During the deposition sequences, Zuckerberg, cunning and calculating though he appears absent and aloof, distills the complexities of the case down to a simple statement for his previous partners: “If you were the inventors of Facebook, you’d have invented Facebook.” Again, however, Sorkin’s slick one-liners serve to obscure the startling fact that the film presents the creation of Facebook as an act of intellectual thievery by the enterprising, ruthless Zuckerberg.
The question of Zuckerberg’s culpability is the axis that the film turns upon. Fincher tightly structures the film around the deposition scenes: one with Zuckerberg’s former HarvardConnection partners and the second with his former best friend and CFO of Facebook, Eduardo Saverin.
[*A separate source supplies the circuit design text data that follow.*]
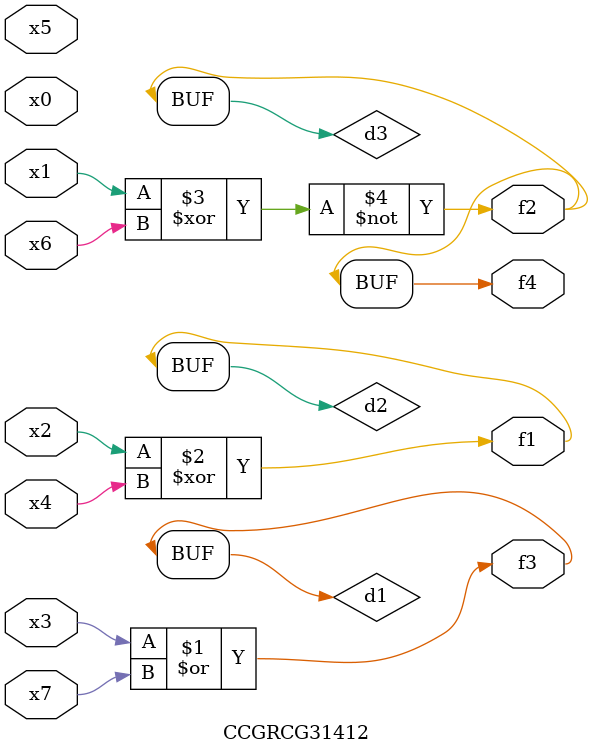
<source format=v>
module CCGRCG31412(
	input x0, x1, x2, x3, x4, x5, x6, x7,
	output f1, f2, f3, f4
);

	wire d1, d2, d3;

	or (d1, x3, x7);
	xor (d2, x2, x4);
	xnor (d3, x1, x6);
	assign f1 = d2;
	assign f2 = d3;
	assign f3 = d1;
	assign f4 = d3;
endmodule

</source>
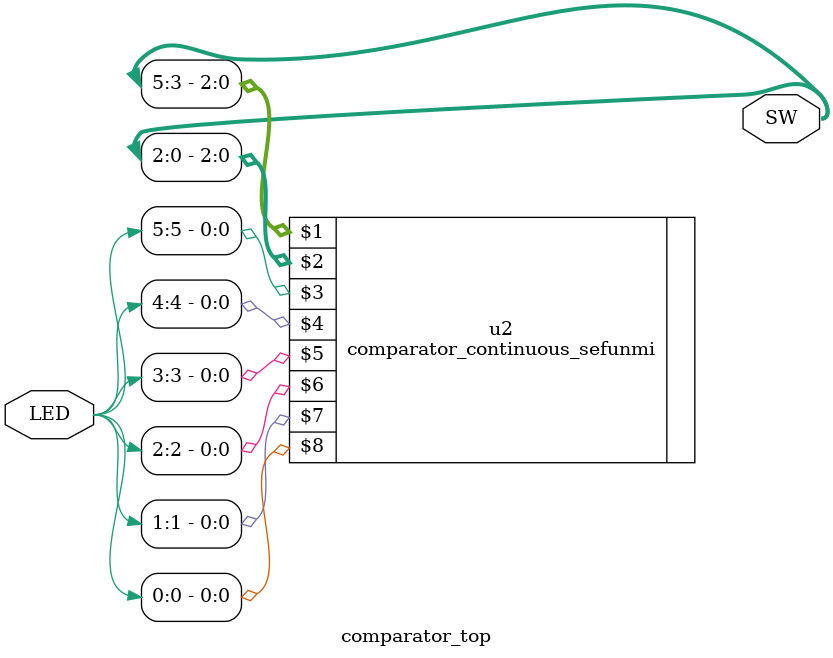
<source format=v>


module comparator_top(SW, LED);
	input  [5:0] LED;
	output [5:0] SW;
	
// Module instances u1 and u2 are instances of your modules from Projects 1A and 1B.
// Add the two comparator source files to this project.
// Modify the module instance names to match the names of your files. 
// ONLY ONE INSTANCE CAN BE ACTIVE AT A TIME. One instance should always be commented out.

//                                 (valA   , valB   , aGTb  , aGEb  , aLTb  , aLEb  , aEQb  , aNEb  );
// comparator_structural_sefunmi u1(SW[5:3], SW[2:0], LED[5], LED[4], LED[3], LED[2], LED[1], LED[0]);
	comparator_continuous_sefunmi u2(SW[5:3], SW[2:0], LED[5], LED[4], LED[3], LED[2], LED[1], LED[0]);

endmodule

</source>
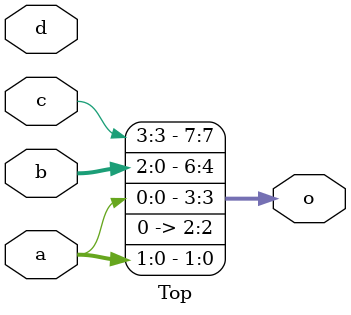
<source format=sv>
module Top (
	input logic [1:0] a,
	input logic [2:0] b,
	input logic [3:0] c,
	input logic [4:0] d,
	output logic [7:0] o
);

	assign o = {c[3], b, a[0], 3'(a)};

endmodule



</source>
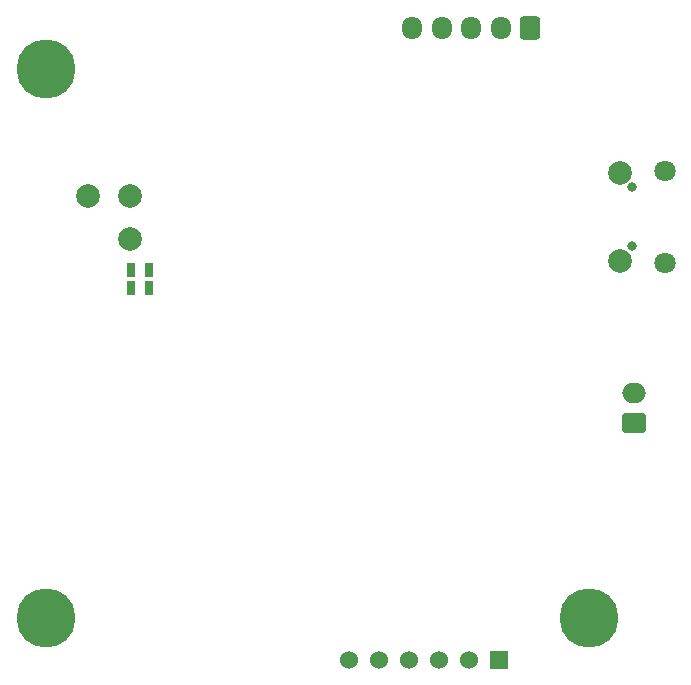
<source format=gbs>
G04 #@! TF.GenerationSoftware,KiCad,Pcbnew,6.0.2-378541a8eb~116~ubuntu20.04.1*
G04 #@! TF.CreationDate,2022-03-07T01:05:26+01:00*
G04 #@! TF.ProjectId,lora_sensor,6c6f7261-5f73-4656-9e73-6f722e6b6963,rev?*
G04 #@! TF.SameCoordinates,Original*
G04 #@! TF.FileFunction,Soldermask,Bot*
G04 #@! TF.FilePolarity,Negative*
%FSLAX46Y46*%
G04 Gerber Fmt 4.6, Leading zero omitted, Abs format (unit mm)*
G04 Created by KiCad (PCBNEW 6.0.2-378541a8eb~116~ubuntu20.04.1) date 2022-03-07 01:05:26*
%MOMM*%
%LPD*%
G01*
G04 APERTURE LIST*
G04 Aperture macros list*
%AMRoundRect*
0 Rectangle with rounded corners*
0 $1 Rounding radius*
0 $2 $3 $4 $5 $6 $7 $8 $9 X,Y pos of 4 corners*
0 Add a 4 corners polygon primitive as box body*
4,1,4,$2,$3,$4,$5,$6,$7,$8,$9,$2,$3,0*
0 Add four circle primitives for the rounded corners*
1,1,$1+$1,$2,$3*
1,1,$1+$1,$4,$5*
1,1,$1+$1,$6,$7*
1,1,$1+$1,$8,$9*
0 Add four rect primitives between the rounded corners*
20,1,$1+$1,$2,$3,$4,$5,0*
20,1,$1+$1,$4,$5,$6,$7,0*
20,1,$1+$1,$6,$7,$8,$9,0*
20,1,$1+$1,$8,$9,$2,$3,0*%
G04 Aperture macros list end*
%ADD10C,5.000000*%
%ADD11R,0.635000X1.143000*%
%ADD12RoundRect,0.250000X0.600000X0.725000X-0.600000X0.725000X-0.600000X-0.725000X0.600000X-0.725000X0*%
%ADD13O,1.700000X1.950000*%
%ADD14R,1.524000X1.524000*%
%ADD15C,1.524000*%
%ADD16RoundRect,0.250000X0.750000X-0.600000X0.750000X0.600000X-0.750000X0.600000X-0.750000X-0.600000X0*%
%ADD17O,2.000000X1.700000*%
%ADD18C,0.800000*%
%ADD19C,2.000000*%
%ADD20C,1.800000*%
G04 APERTURE END LIST*
D10*
G04 #@! TO.C,REF\u002A\u002A*
X154000000Y-126500000D03*
G04 #@! TD*
G04 #@! TO.C,REF\u002A\u002A*
X108000000Y-126500000D03*
G04 #@! TD*
G04 #@! TO.C,REF\u002A\u002A*
X108000000Y-80000000D03*
G04 #@! TD*
D11*
G04 #@! TO.C,C110*
X116762000Y-98500000D03*
X115238000Y-98500000D03*
G04 #@! TD*
G04 #@! TO.C,C107*
X116762000Y-97000000D03*
X115238000Y-97000000D03*
G04 #@! TD*
D12*
G04 #@! TO.C,J105*
X148999998Y-76525000D03*
D13*
X146499998Y-76525000D03*
X143999998Y-76525000D03*
X141499998Y-76525000D03*
X138999998Y-76525000D03*
G04 #@! TD*
D14*
G04 #@! TO.C,J103*
X146350000Y-130000000D03*
D15*
X143810000Y-130000000D03*
X141270000Y-130000000D03*
X138730000Y-130000000D03*
X136190000Y-130000000D03*
X133650000Y-130000000D03*
G04 #@! TD*
D16*
G04 #@! TO.C,J102*
X157773001Y-109938500D03*
D17*
X157773001Y-107438500D03*
G04 #@! TD*
D18*
G04 #@! TO.C,J101*
X157620000Y-95005000D03*
X157620000Y-90005000D03*
D19*
X156570000Y-96230000D03*
D20*
X160370000Y-96380000D03*
D19*
X156570000Y-88780000D03*
D20*
X160370000Y-88630000D03*
G04 #@! TD*
D19*
G04 #@! TO.C,U105*
X115150000Y-94350000D03*
X115150000Y-90750000D03*
X111550000Y-90750000D03*
G04 #@! TD*
M02*

</source>
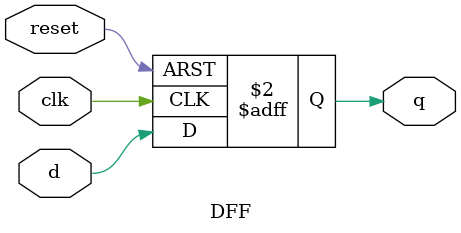
<source format=v>
module DFF(
    input  clk,
    input  reset,
    input  d,
    output reg q
);
    always @(posedge clk or posedge reset) begin
        if (reset) q <= 1'b0;
        else        q <= d;
    end
endmodule
</source>
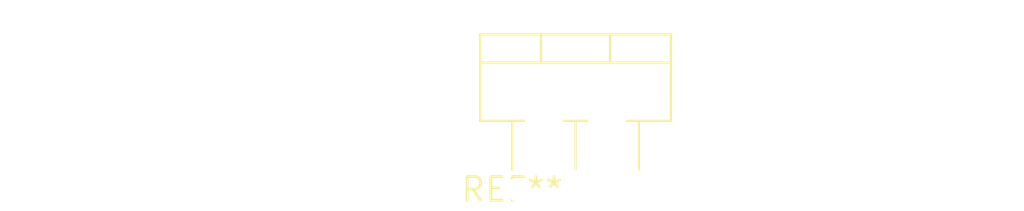
<source format=kicad_pcb>
(kicad_pcb (version 20240108) (generator pcbnew)

  (general
    (thickness 1.6)
  )

  (paper "A4")
  (layers
    (0 "F.Cu" signal)
    (31 "B.Cu" signal)
    (32 "B.Adhes" user "B.Adhesive")
    (33 "F.Adhes" user "F.Adhesive")
    (34 "B.Paste" user)
    (35 "F.Paste" user)
    (36 "B.SilkS" user "B.Silkscreen")
    (37 "F.SilkS" user "F.Silkscreen")
    (38 "B.Mask" user)
    (39 "F.Mask" user)
    (40 "Dwgs.User" user "User.Drawings")
    (41 "Cmts.User" user "User.Comments")
    (42 "Eco1.User" user "User.Eco1")
    (43 "Eco2.User" user "User.Eco2")
    (44 "Edge.Cuts" user)
    (45 "Margin" user)
    (46 "B.CrtYd" user "B.Courtyard")
    (47 "F.CrtYd" user "F.Courtyard")
    (48 "B.Fab" user)
    (49 "F.Fab" user)
    (50 "User.1" user)
    (51 "User.2" user)
    (52 "User.3" user)
    (53 "User.4" user)
    (54 "User.5" user)
    (55 "User.6" user)
    (56 "User.7" user)
    (57 "User.8" user)
    (58 "User.9" user)
  )

  (setup
    (pad_to_mask_clearance 0)
    (pcbplotparams
      (layerselection 0x00010fc_ffffffff)
      (plot_on_all_layers_selection 0x0000000_00000000)
      (disableapertmacros false)
      (usegerberextensions false)
      (usegerberattributes false)
      (usegerberadvancedattributes false)
      (creategerberjobfile false)
      (dashed_line_dash_ratio 12.000000)
      (dashed_line_gap_ratio 3.000000)
      (svgprecision 4)
      (plotframeref false)
      (viasonmask false)
      (mode 1)
      (useauxorigin false)
      (hpglpennumber 1)
      (hpglpenspeed 20)
      (hpglpendiameter 15.000000)
      (dxfpolygonmode false)
      (dxfimperialunits false)
      (dxfusepcbnewfont false)
      (psnegative false)
      (psa4output false)
      (plotreference false)
      (plotvalue false)
      (plotinvisibletext false)
      (sketchpadsonfab false)
      (subtractmaskfromsilk false)
      (outputformat 1)
      (mirror false)
      (drillshape 1)
      (scaleselection 1)
      (outputdirectory "")
    )
  )

  (net 0 "")

  (footprint "TO-220-5_P3.4x3.7mm_StaggerOdd_Lead3.8mm_Vertical" (layer "F.Cu") (at 0 0))

)

</source>
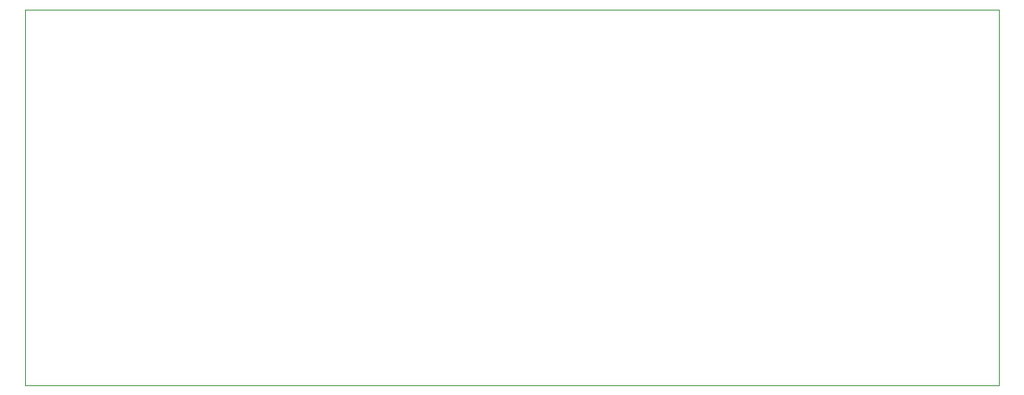
<source format=gbr>
G04 This is an RS-274x file exported by *
G04 gerbv version 2.5.0 *
G04 More information is available about gerbv at *
G04 http://gerbv.gpleda.org/ *
G04 --End of header info--*
%MOIN*%
%FSLAX23Y23*%
%IPPOS*%
G04 --Define apertures--*
%ADD10C,0.0059*%
%ADD11C,0.0118*%
%ADD12C,0.0039*%
G04 --Start main section--*
G54D12*
G01X07805Y-3220D02*
G01X07805Y-3375D01*
G01X03790Y-3220D02*
G01X07805Y-3220D01*
G01X07805Y-4769D02*
G01X07805Y-3375D01*
G01X03790Y-4769D02*
G01X07805Y-4769D01*
G01X03790Y-3220D02*
G01X03790Y-4769D01*
M02*

</source>
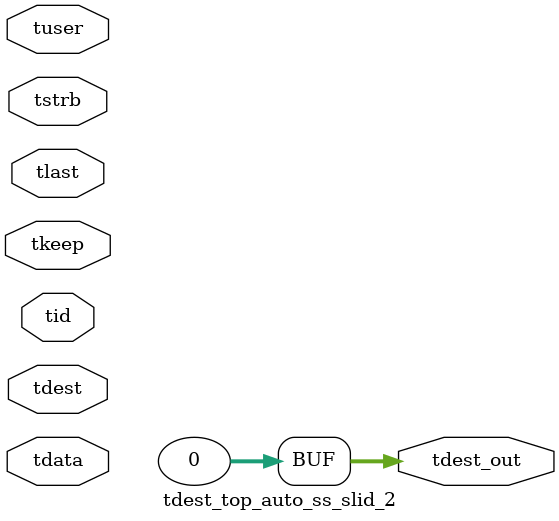
<source format=v>


`timescale 1ps/1ps

module tdest_top_auto_ss_slid_2 #
(
parameter C_S_AXIS_TDATA_WIDTH = 32,
parameter C_S_AXIS_TUSER_WIDTH = 0,
parameter C_S_AXIS_TID_WIDTH   = 0,
parameter C_S_AXIS_TDEST_WIDTH = 0,
parameter C_M_AXIS_TDEST_WIDTH = 32
)
(
input  [(C_S_AXIS_TDATA_WIDTH == 0 ? 1 : C_S_AXIS_TDATA_WIDTH)-1:0     ] tdata,
input  [(C_S_AXIS_TUSER_WIDTH == 0 ? 1 : C_S_AXIS_TUSER_WIDTH)-1:0     ] tuser,
input  [(C_S_AXIS_TID_WIDTH   == 0 ? 1 : C_S_AXIS_TID_WIDTH)-1:0       ] tid,
input  [(C_S_AXIS_TDEST_WIDTH == 0 ? 1 : C_S_AXIS_TDEST_WIDTH)-1:0     ] tdest,
input  [(C_S_AXIS_TDATA_WIDTH/8)-1:0 ] tkeep,
input  [(C_S_AXIS_TDATA_WIDTH/8)-1:0 ] tstrb,
input                                                                    tlast,
output [C_M_AXIS_TDEST_WIDTH-1:0] tdest_out
);

assign tdest_out = {3'b000};

endmodule


</source>
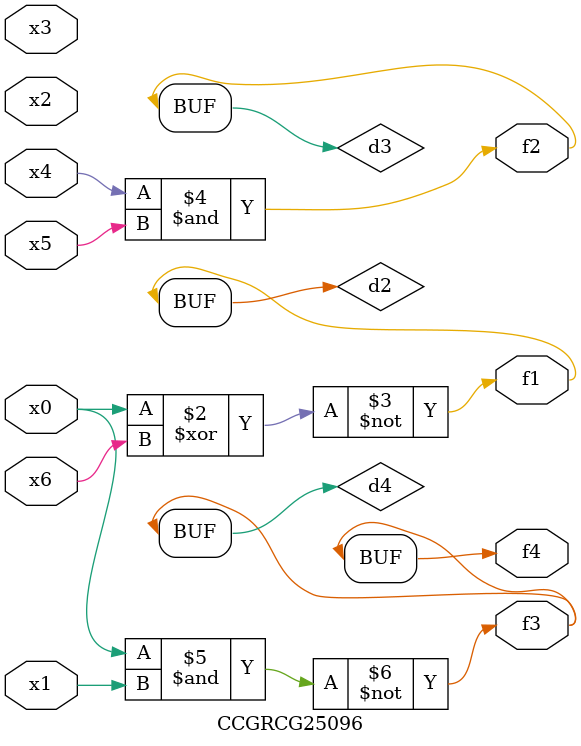
<source format=v>
module CCGRCG25096(
	input x0, x1, x2, x3, x4, x5, x6,
	output f1, f2, f3, f4
);

	wire d1, d2, d3, d4;

	nor (d1, x0);
	xnor (d2, x0, x6);
	and (d3, x4, x5);
	nand (d4, x0, x1);
	assign f1 = d2;
	assign f2 = d3;
	assign f3 = d4;
	assign f4 = d4;
endmodule

</source>
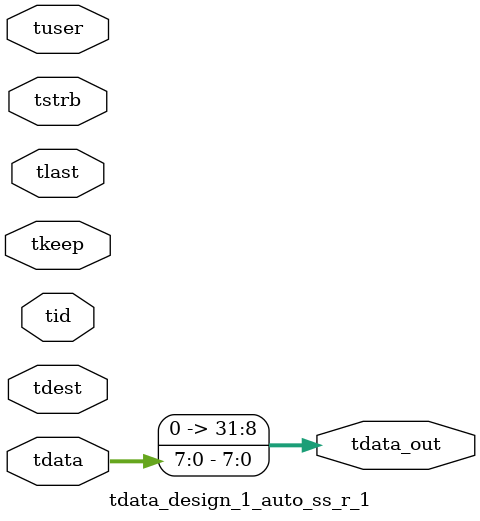
<source format=v>


`timescale 1ps/1ps

module tdata_design_1_auto_ss_r_1 #
(
parameter C_S_AXIS_TDATA_WIDTH = 32,
parameter C_S_AXIS_TUSER_WIDTH = 0,
parameter C_S_AXIS_TID_WIDTH   = 0,
parameter C_S_AXIS_TDEST_WIDTH = 0,
parameter C_M_AXIS_TDATA_WIDTH = 32
)
(
input  [(C_S_AXIS_TDATA_WIDTH == 0 ? 1 : C_S_AXIS_TDATA_WIDTH)-1:0     ] tdata,
input  [(C_S_AXIS_TUSER_WIDTH == 0 ? 1 : C_S_AXIS_TUSER_WIDTH)-1:0     ] tuser,
input  [(C_S_AXIS_TID_WIDTH   == 0 ? 1 : C_S_AXIS_TID_WIDTH)-1:0       ] tid,
input  [(C_S_AXIS_TDEST_WIDTH == 0 ? 1 : C_S_AXIS_TDEST_WIDTH)-1:0     ] tdest,
input  [(C_S_AXIS_TDATA_WIDTH/8)-1:0 ] tkeep,
input  [(C_S_AXIS_TDATA_WIDTH/8)-1:0 ] tstrb,
input                                                                    tlast,
output [C_M_AXIS_TDATA_WIDTH-1:0] tdata_out
);

assign tdata_out = {tdata[7:0]};

endmodule


</source>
All we witness of Facebook’s inception is filtered through flashbacks grounded in these dank legal chambers, and Fincher offers few clues as to the source of these reimaginings of the past. Are the flashbacks the product of Zuckerberg’s restless and wandering mind during the depositions or perhaps the reconstructions Saverin believes most beneficial in the $600 million lawsuit he levels against his one-time roommate.
The ambiguity of perspective that Fincher orchestrates allows the audience an active role in answering these questions of guilt and innocence that “The Social Network” poses. Needless to say, the questions are far more multifaceted than any of the characters contend. Fincher brilliantly manipulates audience sympathies for each of the players until the closing shot of this admirable film that, like many of the relationships of its tempestuous protagonist, ends with an abruptness that is both expected and unwanted.